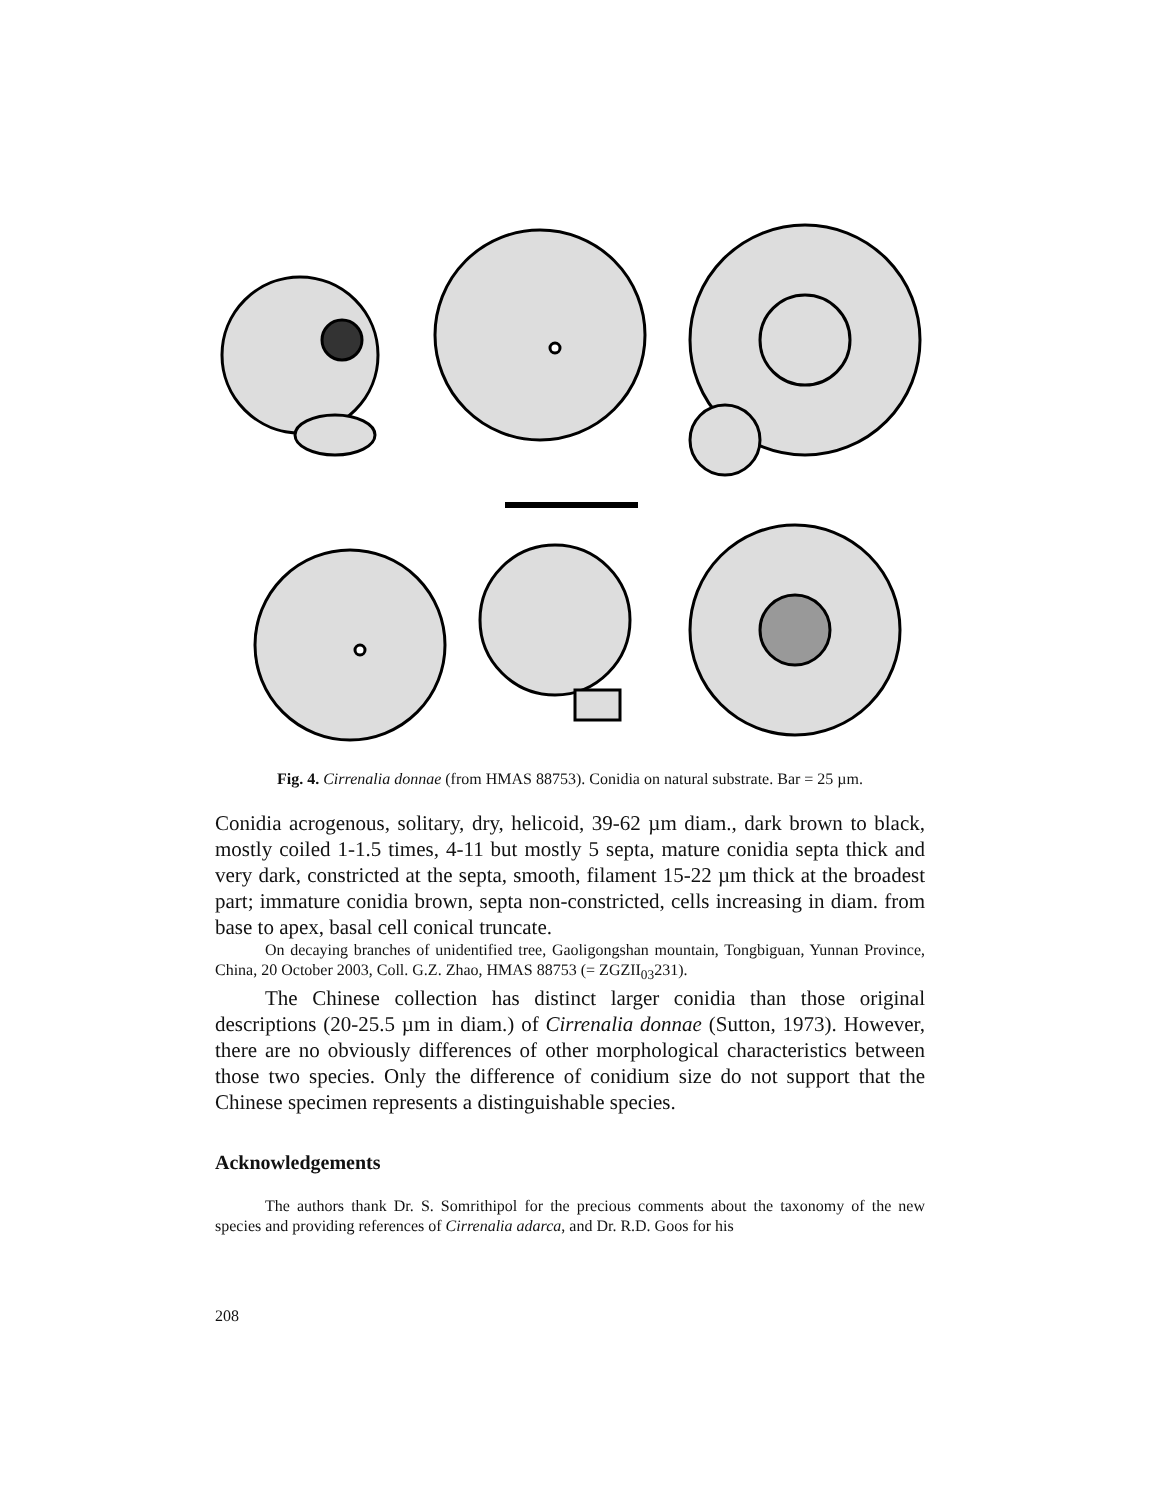Fig. 4. Cirrenalia donnae (from HMAS 88753). Conidia on natural substrate. Bar = 25 µm.
Conidia acrogenous, solitary, dry, helicoid, 39-62 µm diam., dark brown to black, mostly coiled 1-1.5 times, 4-11 but mostly 5 septa, mature conidia septa thick and very dark, constricted at the septa, smooth, filament 15-22 µm thick at the broadest part; immature conidia brown, septa non-constricted, cells increasing in diam. from base to apex, basal cell conical truncate.
On decaying branches of unidentified tree, Gaoligongshan mountain, Tongbiguan, Yunnan Province, China, 20 October 2003, Coll. G.Z. Zhao, HMAS 88753 (= ZGZII<sub>03</sub>231).
The Chinese collection has distinct larger conidia than those original descriptions (20-25.5 µm in diam.) of Cirrenalia donnae (Sutton, 1973). However, there are no obviously differences of other morphological characteristics between those two species. Only the difference of conidium size do not support that the Chinese specimen represents a distinguishable species.
Acknowledgements
The authors thank Dr. S. Somrithipol for the precious comments about the taxonomy of the new species and providing references of Cirrenalia adarca, and Dr. R.D. Goos for his
208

## Exercise instructions:
Begin at the first line of the records. Print every line through the one containing "Conidia acrogenous, solitary, dry, helicoid, 39-62" exactly, but skip the pictures.

## Output below:
Fig. 4. Cirrenalia donnae (from HMAS 88753). Conidia on natural substrate. Bar = 25 µm.
Conidia acrogenous, solitary, dry, helicoid, 39-62 µm diam., dark brown to black, mostly coiled 1-1.5 times, 4-11 but mostly 5 septa, mature conidia septa thick and very dark, constricted at the septa, smooth, filament 15-22 µm thick at the broadest part; immature conidia brown, septa non-constricted, cells increasing in diam. from base to apex, basal cell conical truncate.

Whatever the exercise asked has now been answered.